Salvatore Giuliano, il film di Francesco Rosi
Il film inizia con l’annunciazione della morte di Salvatore Giuliano, già fuorilegge per aver ucciso un carabiniere, e che costituisce una banda ed entra a far parte dell’esercito separatista, sostenendo conflitti a fuoco con soldati e carabinieri. L’annunciazione dura circa venti minuti.
Segue una brillante ricostruzione dell’avventura del celebre bandito del dopoguerra italiano.
Subito dopo la liberazione della Sicilia, quando l’esercito viene sciolto, Giuliano rimane isolato con la sua banda ed è costretto a riprendere la sua attività di fuorilegge.
Meravigliose sono le riprese sul territorio siciliano dal punto di vista dei fuorilegge che guardano paesi città e strade dai binocoli, nascosti nella natura.
Il bianco e il nero delle riprese non infastidisce, anzi rende ancora più icastici gli avvenimenti.
Uno dei fatti più gravi tra questi è costituito dall’episodio di Portella della Ginestra, nel quale numerosi uomini, donne e bambini furono uccisi dalla banda. A questo punto viene decisa dalle autorità una guerra senza quartiere contro Giuliano. Uno dopo l’altro cedono i capisaldi della sua difesa e la mattina del 5 luglio 1950 il suo corpo inanimato viene ritrovato nel cortile di una casa di Castel Vetrano.
Il film è ricco dal punto di vista delle ambientazioni.

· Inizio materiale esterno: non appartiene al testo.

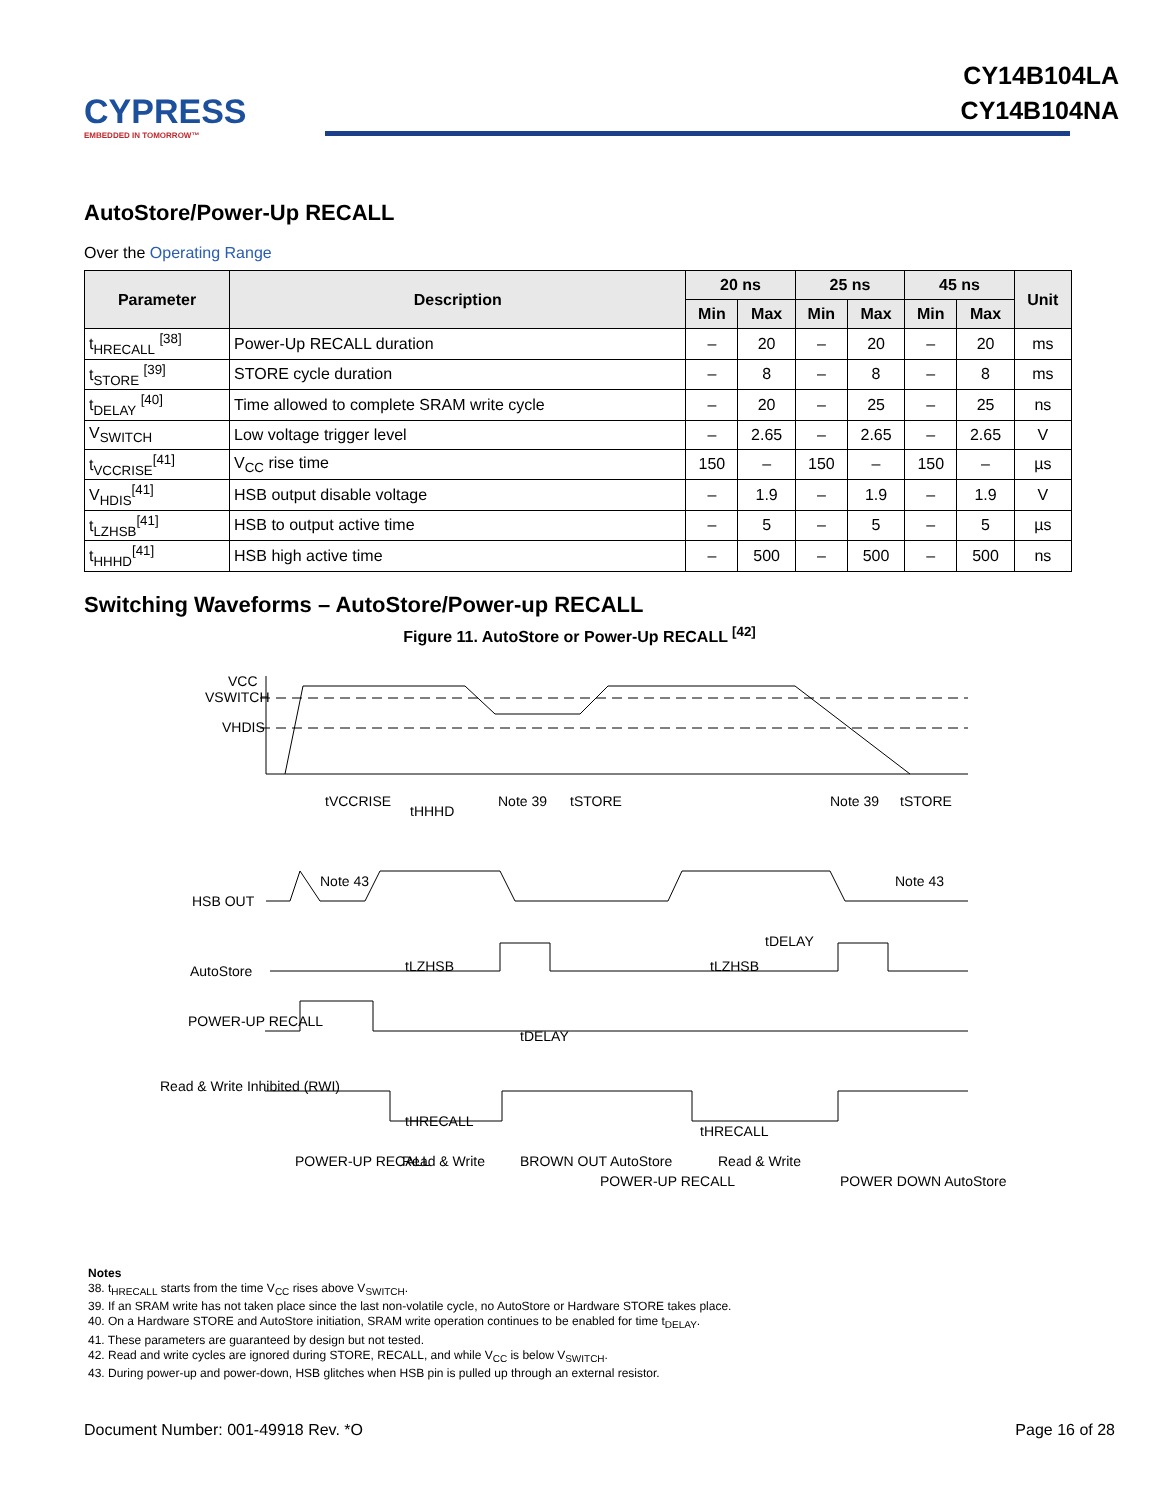CYPRESS
EMBEDDED IN TOMORROW™
CY14B104LA
CY14B104NA
AutoStore/Power-Up RECALL
Over the Operating Range
| Parameter | Description | 20 ns | | 25 ns | | 45 ns | | Unit |
| --- | --- | --- | --- | --- | --- | --- | --- | --- |
| | | Min | Max | Min | Max | Min | Max | |
| t<sub>HRECALL</sub> <sup>[38]</sup> | Power-Up RECALL duration | – | 20 | – | 20 | – | 20 | ms |
| t<sub>STORE</sub> <sup>[39]</sup> | STORE cycle duration | – | 8 | – | 8 | – | 8 | ms |
| t<sub>DELAY</sub> <sup>[40]</sup> | Time allowed to complete SRAM write cycle | – | 20 | – | 25 | – | 25 | ns |
| V<sub>SWITCH</sub> | Low voltage trigger level | – | 2.65 | – | 2.65 | – | 2.65 | V |
| t<sub>VCCRISE</sub><sup>[41]</sup> | V<sub>CC</sub> rise time | 150 | – | 150 | – | 150 | – | µs |
| V<sub>HDIS</sub><sup>[41]</sup> | HSB output disable voltage | – | 1.9 | – | 1.9 | – | 1.9 | V |
| t<sub>LZHSB</sub><sup>[41]</sup> | HSB to output active time | – | 5 | – | 5 | – | 5 | µs |
| t<sub>HHHD</sub><sup>[41]</sup> | HSB high active time | – | 500 | – | 500 | – | 500 | ns |
Switching Waveforms – AutoStore/Power-up RECALL
Figure 11. AutoStore or Power-Up RECALL <sup>[42]</sup>
VCC
VSWITCH
VHDIS
HSB OUT
AutoStore
POWER-UP RECALL
Read & Write Inhibited (RWI)
tVCCRISE
tHHHD
Note 39
tSTORE
Note 39
tSTORE
Note 43
Note 43
tLZHSB
tLZHSB
tDELAY
tDELAY
tHRECALL
tHRECALL
POWER-UP RECALL
Read & Write
BROWN OUT AutoStore
POWER-UP RECALL
Read & Write
POWER DOWN AutoStore
Notes
38. t<sub>HRECALL</sub> starts from the time V<sub>CC</sub> rises above V<sub>SWITCH</sub>.
39. If an SRAM write has not taken place since the last non-volatile cycle, no AutoStore or Hardware STORE takes place.
40. On a Hardware STORE and AutoStore initiation, SRAM write operation continues to be enabled for time t<sub>DELAY</sub>.
41. These parameters are guaranteed by design but not tested.
42. Read and write cycles are ignored during STORE, RECALL, and while V<sub>CC</sub> is below V<sub>SWITCH</sub>.
43. During power-up and power-down, HSB glitches when HSB pin is pulled up through an external resistor.
Document Number: 001-49918 Rev. *O Page 16 of 28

Si attraversano paesi siciliani, dalle cui case escono le donne vestite di nero come fiumi in piena, le strade in mezzo alla natura selvaggia e scarna che probabilmente è ancora simile ad adesso, le aule di tribunale con il processo di Viterbo e il carcere.
Qui la storia non è conclusa. Gaspare Pisciotta viene avvelenato e altri mafiosi che hanno compiuto con lui i misfatti sono colpiti da mani misteriose.
Al massimo delle sue potenzialità artistiche, il regista napoletano mette a punto – insieme a Suso Cecchi d’Amico, Enzo Provenzale e Franco Solinas – una sceneggiatura dove il thriller, il documento e la ricostruzione si mescolano in maniera perfetta grazie ad un geniale gioco di flashback.
Il film da storico con tratti altamente drammatici, arriva al poliziesco e rimanda all’attualità. Eppure non scade mai nelle esagerazioni, pare che i fatti siano raccontati con l’esattezza del giornalismo. L’intreccio ed il personaggio son rimandati ad un ‘Processo alla città’ o a un ‘Racconti romani’ sempre di Rosi.
Dopo essere stato ignorato dalla commissione selezionatrice del Festival di Venezia, fu presentato in concorso al Festival di Berlino 1962 dove si aggiudicò l’Orso d’argento per il miglior regista. Il film dell’impegno politico di Rosi non ha goduto però del prestito pubblico e ha sofferto il mancato appoggio della famiglia Giuliano e della popolazione.
Nonostante queste problematiche nella realizzazione, resta un film affascinante che parla di quell’intreccio maledetto tra poteri centrali, banditismo e omertà che, unendosi alla delinquenza locale e alla povertà, ha favorito l’affermarsi del cancro mafioso.